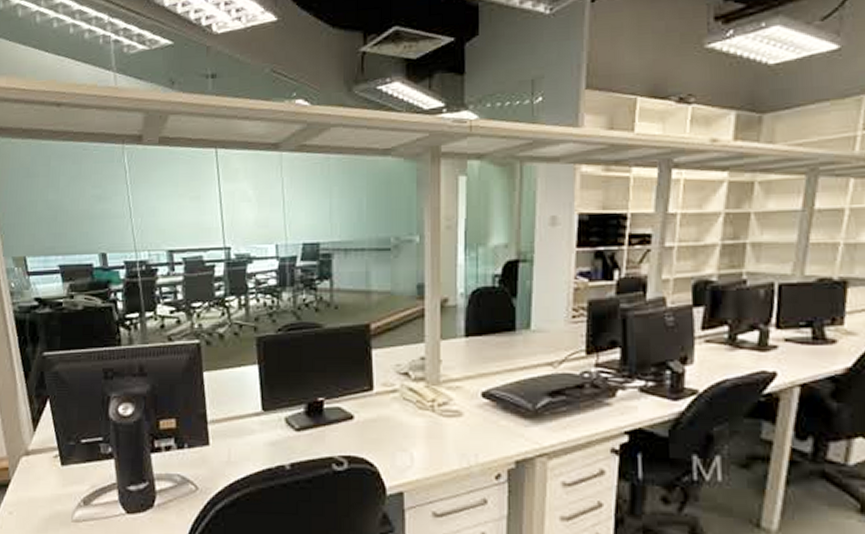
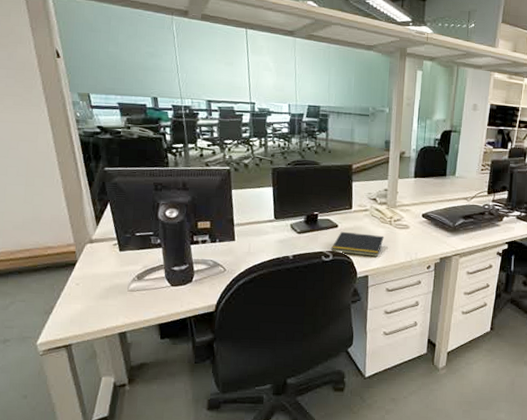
notepad: none [344,425,424,462] -> present [330,231,384,257]

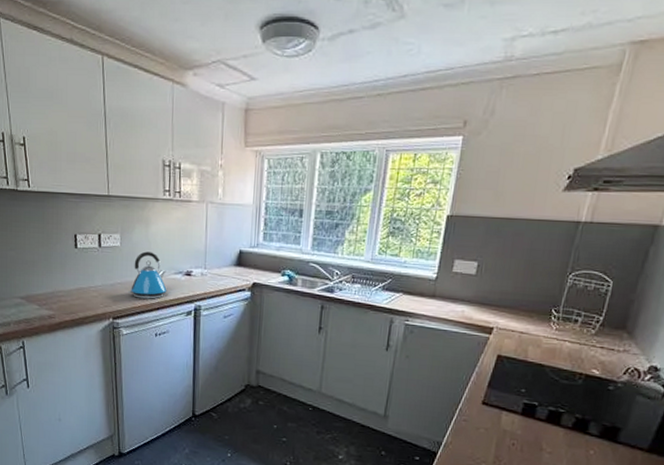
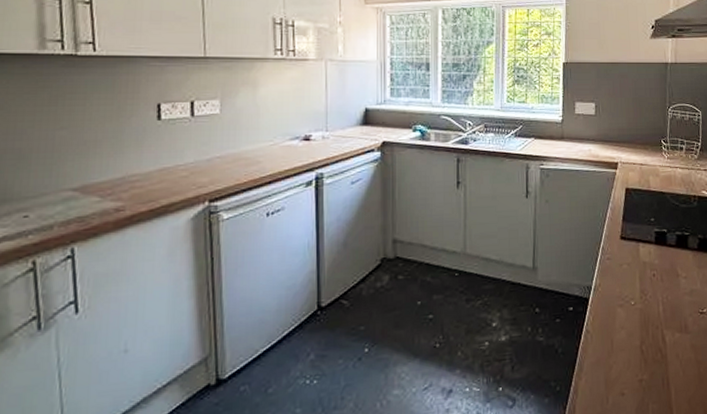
kettle: present [128,251,167,299] -> none [230,117,281,173]

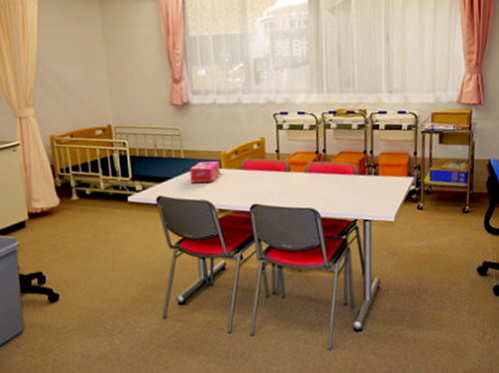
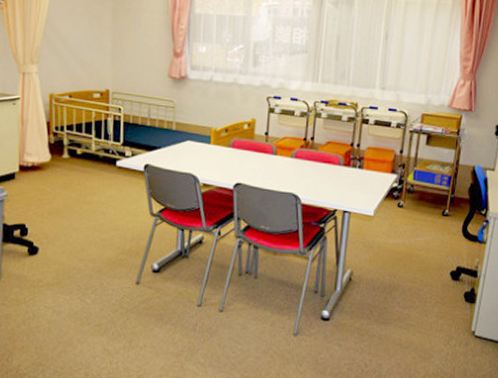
tissue box: present [189,161,220,183] -> none [179,135,209,157]

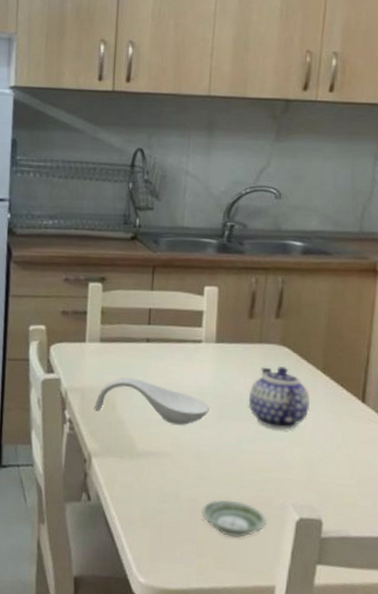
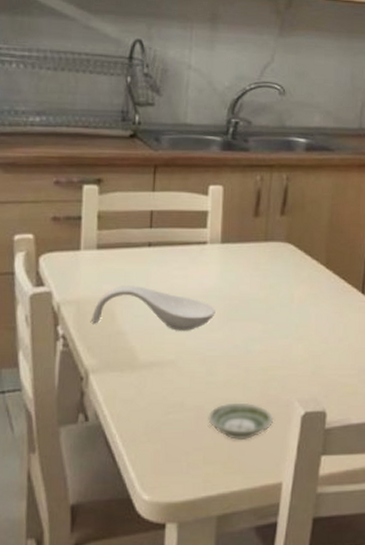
teapot: present [248,367,310,430] -> none [254,264,314,326]

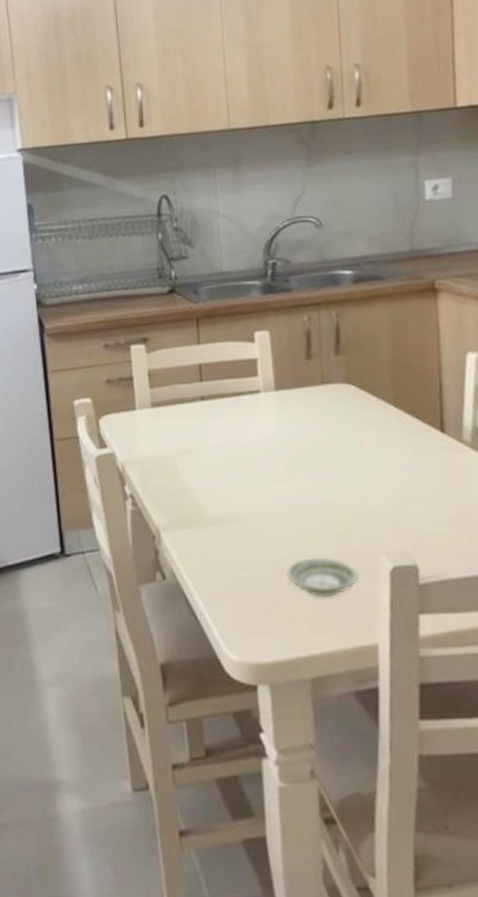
spoon rest: present [91,286,215,331] -> none [155,441,279,484]

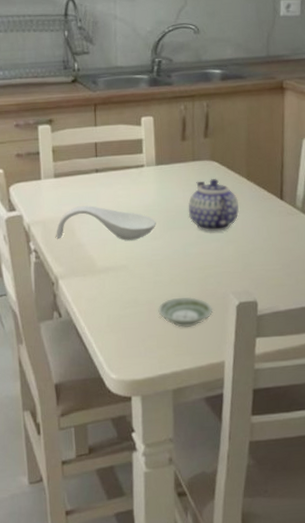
spoon rest: none [155,441,279,484] -> present [56,206,156,241]
teapot: none [319,406,386,474] -> present [188,179,239,232]

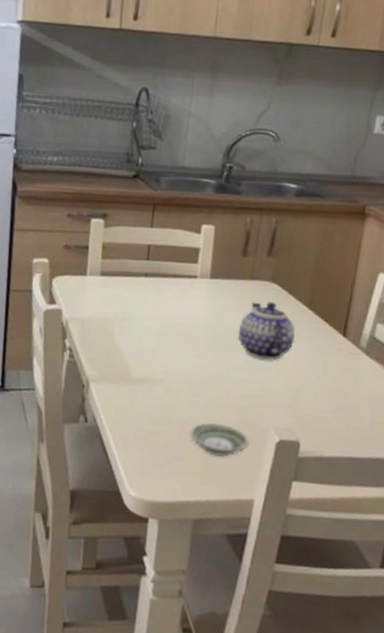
spoon rest: present [56,206,156,241] -> none [93,309,202,355]

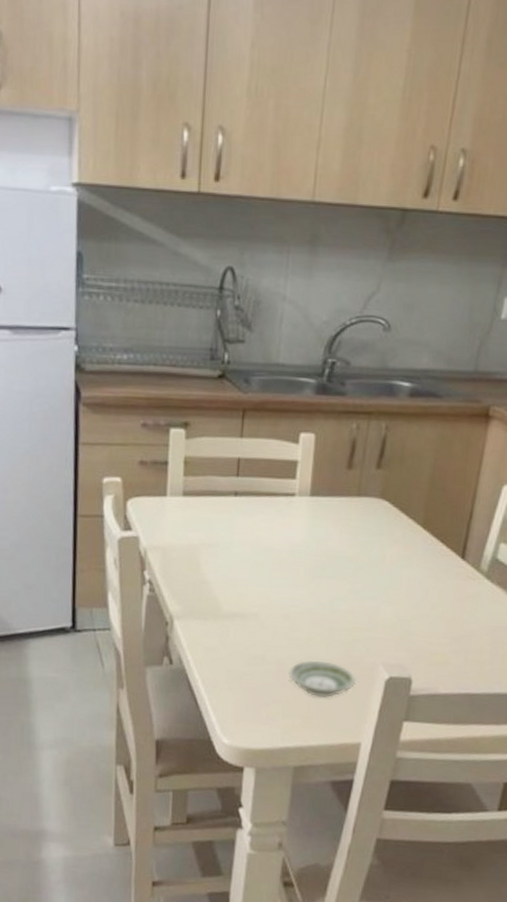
teapot: present [238,302,295,361] -> none [342,522,408,589]

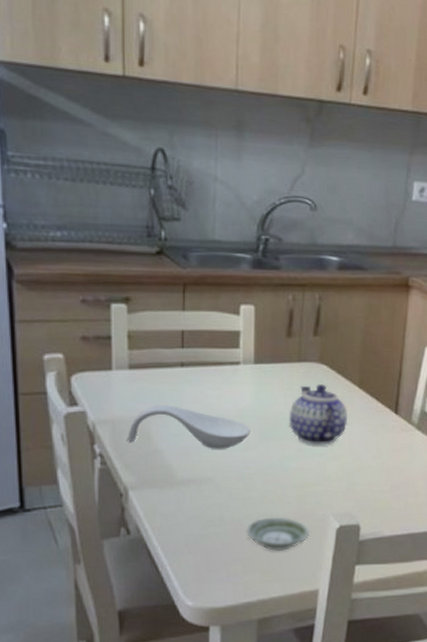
spoon rest: none [177,534,301,585] -> present [128,405,250,449]
teapot: none [342,522,408,589] -> present [289,384,347,445]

_ _ _

### TASK TO COMPLETE
From the records above, count the lines that contain "spoon". Only the number should be written.

### ANSWER TO THIS EXERCISE
4